Definition of Living Trust (Revocable Trust)

A living trust is the same as a revocable trust, a revocable living trust, and an inter vivos trust.

Think of a trust as a third-party beneficiary contract where you have a trustmaker, grantor, settlor, or settlors who form a trust, basically as an agreement with a trustee party to provide for beneficiaries.

Often when a living trust is formed, the people in its dependence are the beneficiaries. An individual creator of a trust or his/her spouse is frequently the trustee, to provide for themselves and any other beneficiaries.

Because a living trust can be revoked or amended at any time, and property can be added to or removed from the trust at any time, a living trust uses the Social Security Number, for tax-reporting purposes, of the primary trust-maker.

When death occurs, or even in disability, that continues, and often provides for the disability of the trust-maker or trust-makers. When death occurs, the living trust becomes an irrevocable trust; its living nature, its ability to be amended or revoked, or to have property added or removed, will end.

Property can be added to the trust, if the trustee accepts it, after death. Usually that happens by property being poured into (decanted) the trust via the trust being the beneficiary of an insurance policy or funds from a retirement plan in which that plan pays into the successor of the living trust, as the trustee beneficiary requests from the retirement plan.

Trust Helps To Avoid Probate

Many reasons exist to form a living trust. One of the primary selling points for forming a living trust is that at death you can avoid the legal process of probate, as long as your assets are governed by beneficiary designations and/or are titled in the name of the living trust. Property that is in an individual name will still require a probate to be put into the living trust.

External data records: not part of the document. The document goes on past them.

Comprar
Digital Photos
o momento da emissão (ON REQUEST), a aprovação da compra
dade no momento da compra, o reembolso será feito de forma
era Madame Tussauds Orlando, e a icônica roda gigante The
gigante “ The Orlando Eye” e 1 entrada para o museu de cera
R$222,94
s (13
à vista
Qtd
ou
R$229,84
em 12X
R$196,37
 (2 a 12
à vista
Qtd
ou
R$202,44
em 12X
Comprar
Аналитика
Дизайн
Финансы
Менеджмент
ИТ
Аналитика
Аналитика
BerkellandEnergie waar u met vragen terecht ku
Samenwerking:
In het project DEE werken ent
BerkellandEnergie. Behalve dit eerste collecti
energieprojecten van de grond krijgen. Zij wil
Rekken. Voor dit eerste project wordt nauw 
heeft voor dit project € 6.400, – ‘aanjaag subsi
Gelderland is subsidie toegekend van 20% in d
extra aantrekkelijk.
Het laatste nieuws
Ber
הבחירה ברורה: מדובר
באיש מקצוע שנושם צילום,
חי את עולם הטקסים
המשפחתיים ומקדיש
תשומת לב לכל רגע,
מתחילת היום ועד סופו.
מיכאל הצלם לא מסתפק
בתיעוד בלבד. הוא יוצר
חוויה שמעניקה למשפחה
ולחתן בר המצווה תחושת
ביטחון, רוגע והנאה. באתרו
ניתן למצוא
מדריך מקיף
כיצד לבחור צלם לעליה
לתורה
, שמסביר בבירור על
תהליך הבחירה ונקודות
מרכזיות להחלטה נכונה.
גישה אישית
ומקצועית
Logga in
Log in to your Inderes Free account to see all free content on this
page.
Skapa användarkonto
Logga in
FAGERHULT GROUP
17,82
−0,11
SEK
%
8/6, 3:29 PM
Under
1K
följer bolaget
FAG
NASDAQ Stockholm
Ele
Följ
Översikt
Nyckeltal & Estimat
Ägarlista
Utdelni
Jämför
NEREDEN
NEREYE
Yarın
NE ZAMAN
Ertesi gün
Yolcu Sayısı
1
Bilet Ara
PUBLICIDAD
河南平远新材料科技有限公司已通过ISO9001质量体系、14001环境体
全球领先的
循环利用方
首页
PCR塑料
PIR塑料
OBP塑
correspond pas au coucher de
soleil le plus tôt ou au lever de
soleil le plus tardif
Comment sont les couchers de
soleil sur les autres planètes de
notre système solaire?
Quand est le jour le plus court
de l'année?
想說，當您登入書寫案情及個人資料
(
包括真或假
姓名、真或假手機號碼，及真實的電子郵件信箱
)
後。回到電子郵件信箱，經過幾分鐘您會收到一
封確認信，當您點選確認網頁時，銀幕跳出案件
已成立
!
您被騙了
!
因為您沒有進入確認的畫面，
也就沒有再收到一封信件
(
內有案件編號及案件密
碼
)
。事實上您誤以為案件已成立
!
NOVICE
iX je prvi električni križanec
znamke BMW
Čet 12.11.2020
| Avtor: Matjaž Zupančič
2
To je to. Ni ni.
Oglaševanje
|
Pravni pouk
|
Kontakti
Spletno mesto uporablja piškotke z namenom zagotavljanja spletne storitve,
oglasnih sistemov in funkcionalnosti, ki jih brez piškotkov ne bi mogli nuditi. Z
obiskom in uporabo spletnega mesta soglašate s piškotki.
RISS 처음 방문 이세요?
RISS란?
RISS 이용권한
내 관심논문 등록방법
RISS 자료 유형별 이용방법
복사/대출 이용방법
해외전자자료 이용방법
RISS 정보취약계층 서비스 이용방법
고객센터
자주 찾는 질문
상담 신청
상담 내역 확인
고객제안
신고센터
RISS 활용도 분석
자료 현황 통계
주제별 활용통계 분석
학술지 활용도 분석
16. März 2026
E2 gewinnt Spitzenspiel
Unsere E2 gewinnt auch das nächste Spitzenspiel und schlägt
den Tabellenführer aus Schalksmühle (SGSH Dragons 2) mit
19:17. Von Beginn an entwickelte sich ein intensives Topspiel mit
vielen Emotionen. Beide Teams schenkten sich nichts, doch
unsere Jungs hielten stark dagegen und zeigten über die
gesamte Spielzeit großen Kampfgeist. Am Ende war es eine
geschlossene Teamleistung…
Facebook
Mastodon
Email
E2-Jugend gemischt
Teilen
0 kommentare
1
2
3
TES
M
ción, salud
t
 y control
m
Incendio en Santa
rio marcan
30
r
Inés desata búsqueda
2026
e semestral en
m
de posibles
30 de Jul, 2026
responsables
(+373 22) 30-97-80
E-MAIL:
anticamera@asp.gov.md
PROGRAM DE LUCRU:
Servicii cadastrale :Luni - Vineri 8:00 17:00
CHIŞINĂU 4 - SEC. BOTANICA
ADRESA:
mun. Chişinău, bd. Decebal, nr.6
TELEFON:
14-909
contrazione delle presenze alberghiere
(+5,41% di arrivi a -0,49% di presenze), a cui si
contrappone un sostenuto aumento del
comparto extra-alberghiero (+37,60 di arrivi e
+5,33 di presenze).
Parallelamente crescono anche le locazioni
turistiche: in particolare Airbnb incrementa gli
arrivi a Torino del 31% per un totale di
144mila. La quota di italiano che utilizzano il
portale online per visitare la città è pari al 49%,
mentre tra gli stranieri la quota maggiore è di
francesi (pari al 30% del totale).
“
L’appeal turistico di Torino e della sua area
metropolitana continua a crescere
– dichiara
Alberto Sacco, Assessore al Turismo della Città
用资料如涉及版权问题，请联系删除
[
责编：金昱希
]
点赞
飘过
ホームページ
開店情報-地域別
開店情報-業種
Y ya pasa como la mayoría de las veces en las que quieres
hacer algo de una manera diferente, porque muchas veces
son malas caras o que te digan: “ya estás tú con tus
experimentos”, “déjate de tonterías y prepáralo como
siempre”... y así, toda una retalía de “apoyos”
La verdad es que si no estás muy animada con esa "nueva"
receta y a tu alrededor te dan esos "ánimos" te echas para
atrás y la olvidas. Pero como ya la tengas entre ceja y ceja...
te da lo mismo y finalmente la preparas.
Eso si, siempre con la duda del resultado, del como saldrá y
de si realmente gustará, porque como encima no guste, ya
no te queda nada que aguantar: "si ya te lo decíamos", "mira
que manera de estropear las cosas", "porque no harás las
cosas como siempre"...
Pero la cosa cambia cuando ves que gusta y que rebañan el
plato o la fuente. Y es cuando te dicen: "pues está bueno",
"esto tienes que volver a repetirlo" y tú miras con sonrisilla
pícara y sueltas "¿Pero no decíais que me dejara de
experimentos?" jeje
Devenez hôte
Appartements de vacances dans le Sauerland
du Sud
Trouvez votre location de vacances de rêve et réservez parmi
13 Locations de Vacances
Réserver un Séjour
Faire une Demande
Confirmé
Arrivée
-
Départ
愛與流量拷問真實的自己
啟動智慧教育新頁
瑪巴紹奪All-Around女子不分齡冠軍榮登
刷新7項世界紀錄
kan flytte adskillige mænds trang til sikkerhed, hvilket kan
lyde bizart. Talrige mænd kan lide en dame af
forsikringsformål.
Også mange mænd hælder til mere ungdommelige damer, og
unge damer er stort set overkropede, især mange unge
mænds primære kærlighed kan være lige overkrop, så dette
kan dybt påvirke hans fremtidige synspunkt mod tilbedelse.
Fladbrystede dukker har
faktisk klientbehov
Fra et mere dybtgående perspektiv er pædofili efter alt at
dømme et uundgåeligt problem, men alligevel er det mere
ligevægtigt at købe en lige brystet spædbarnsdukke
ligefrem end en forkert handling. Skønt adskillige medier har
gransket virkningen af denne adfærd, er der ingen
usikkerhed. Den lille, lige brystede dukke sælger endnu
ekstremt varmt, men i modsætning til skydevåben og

But there are many other reasons beyond avoiding probate for having a Living trust. Avoiding probate has been sold and promoted as the primary reason to have a living trust, but many people have a trust because it provides specific instructions for the way they want to be cared for in disability.

A trust can also provide immediate asset protection to beneficiaries, in the event of your death. A will is only effective at death and powers of attorney appoint people who are going to be in charge of paying bills and handling business or healthcare matters for you, but they don’t provide instructions for how you want to be cared for.

Trusts Advantageous For Singles

The additional ability to document your desires for situations while you are still alive is a big advantage of living trusts, especially for single people. For someone that doesn’t have spouse that would know, or whose family is spread around, a living trust is extremely helpful to provide for how a single person wants to be cared for and who’s going to provide that care.